Leaders of Brazil, Russia, India, China and South Africa — or the BRICS, as they are known — said they need a more representative international financial structure.

Indian Prime Minister Manmohan Singh, who hosted the one-day summit, said the countries are moving closer to a key step in promoting mutual investment — a development bank funded and managed by the BRICS and other developing countries.

South African President Jacob Zuma said he and other African leaders are welcoming the proposed bank, saying it has the potential to help create good jobs in developing countries.

His Russian counterpart, Dmitry Medvedev said the BRICS nations will play a key role in reforming global governance in coming years. He said:

“The world financial system is outdated and needs to be reformed. It does not take into account the significant role played by BRICS countries.”

In their joint declaration at the end of the summit, the BRICS leaders also strongly criticized monetary policy in Western countries. They said the policies — slashing interest rates and infusing cash into the banking system — may revitalize developed economies, but they also create problems for emerging economies.

The leaders also addressed the Iran nuclear crisis. They said the group recognizes Tehran's right to peaceful use of nuclear energy and warned “disastrous consequences” would result if the dispute about alleged nuclear weapons programs escalates into violence.

# # # #

• **WHAT YOU NEED TO DO**
Write a continuation of the BRICS summit report, starting after its final sentence. The listing that follows has nothing to do with this.

• **ENTRIES**
# # # #

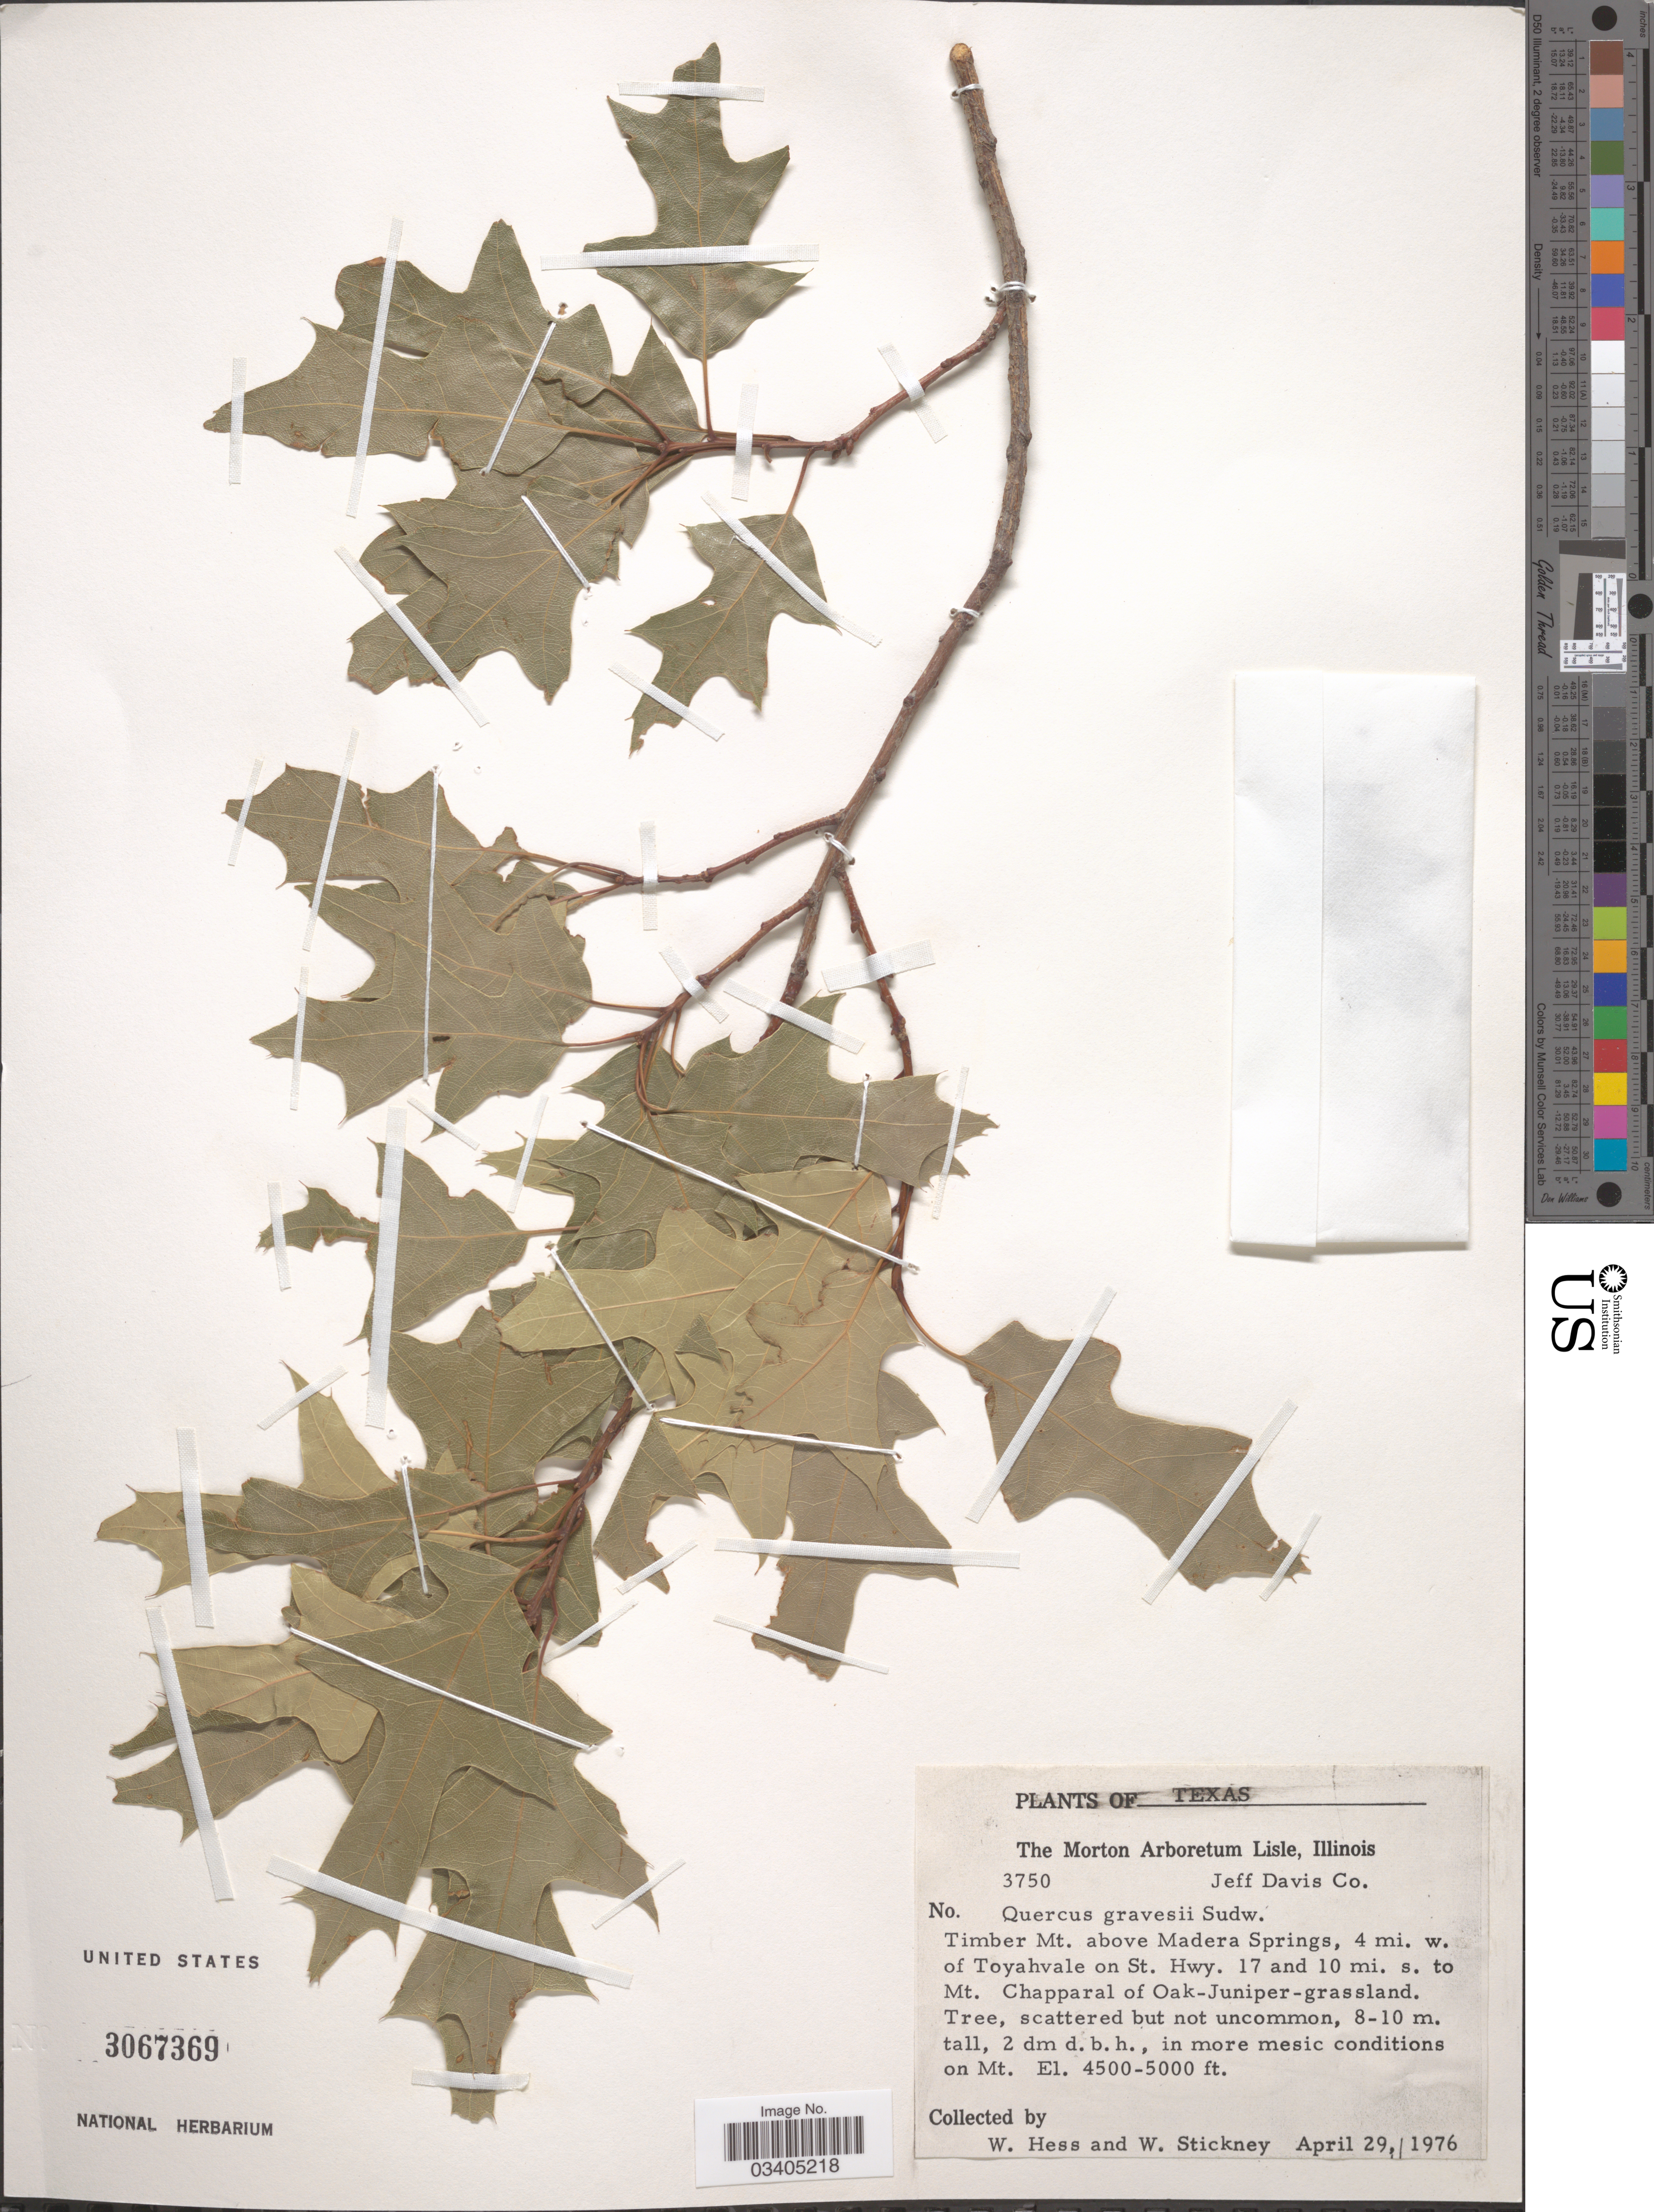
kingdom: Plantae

# # # #

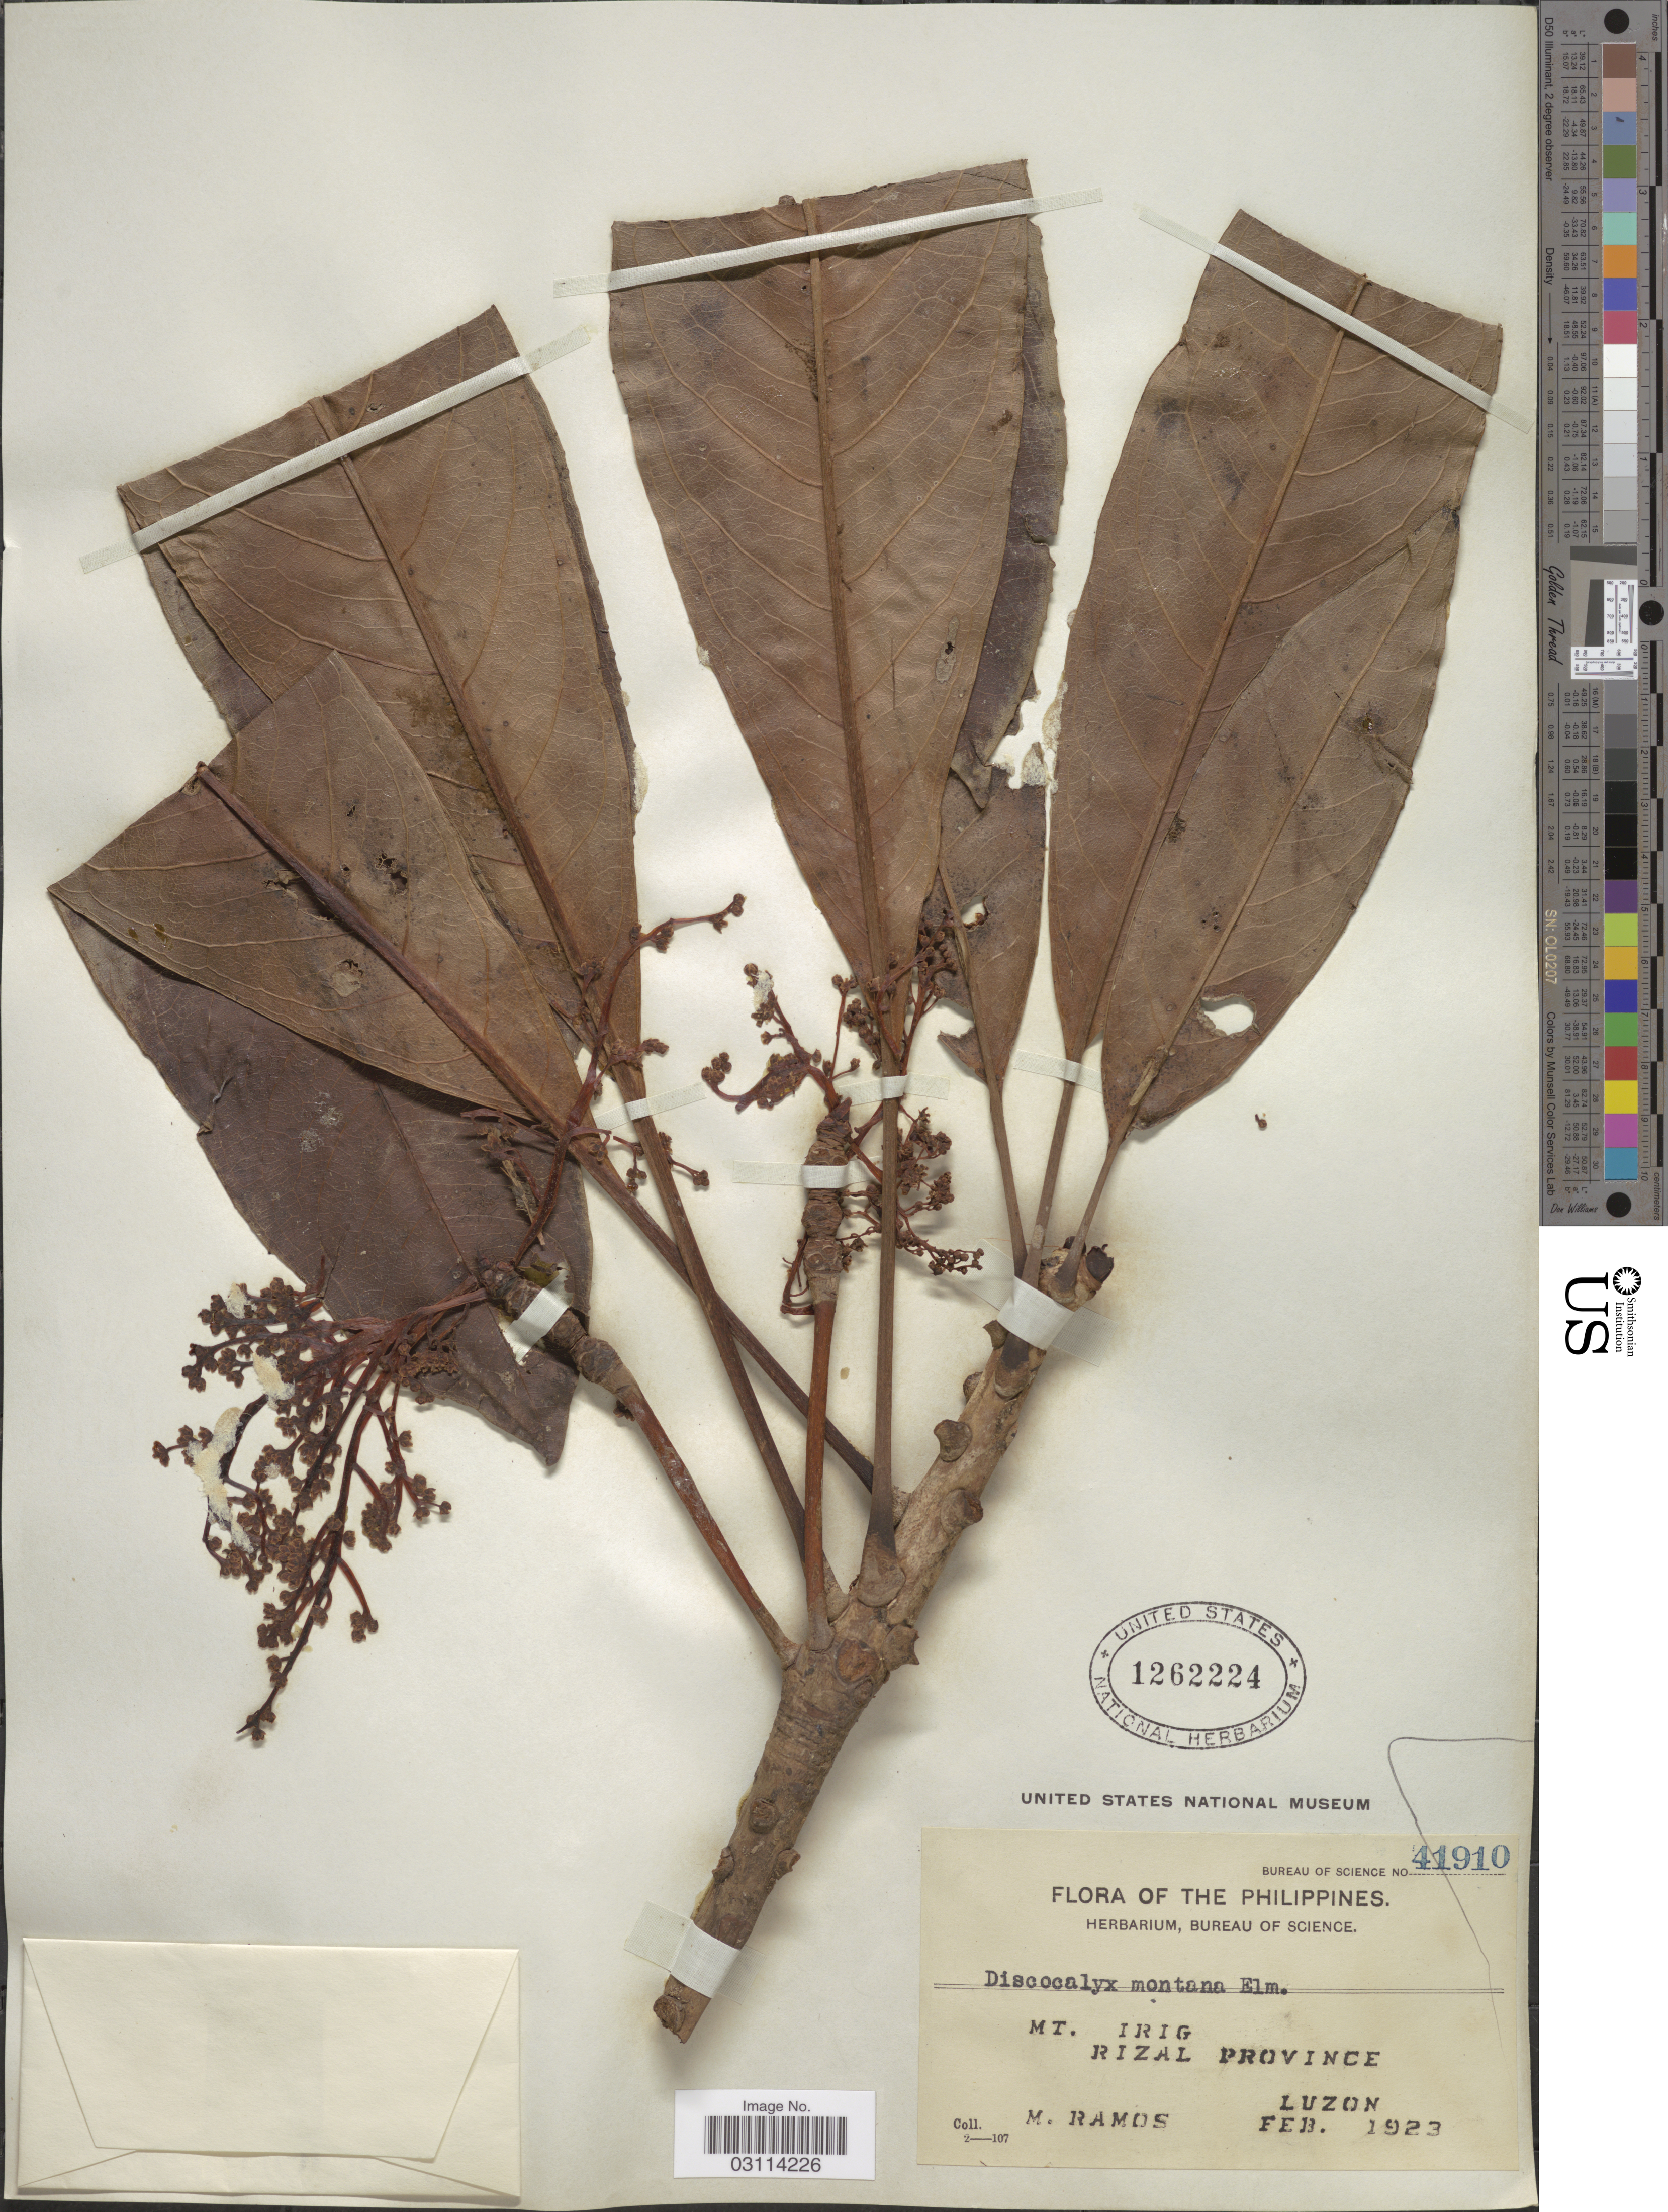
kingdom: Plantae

# # # #

• **WRITTEN RESPONSE**
They also spoke in one voice on Syria, saying the crisis there should be resolved through “broad national dialogue” and with respect for the country's independence and sovereignty.

The BRICS countries represent 40 percent of the world's population. The shared development bank would provide mutual credit and investment opportunities for members and other developing nations without having to depend on Western institutions.

Rajiv Biswas, chief economist for IHS Global Insight in Singapore, told VOA Thursday such a bank could help offset some effects of the European debt crisis.

“I don't think it necessarily has to be competing with the World Bank. I think, at the moment, the issue is having sufficient funding for the rapid growth in developing countries in terms of trade and investment at a time when most of the concerns about the deleveraging going on in the European banking system.”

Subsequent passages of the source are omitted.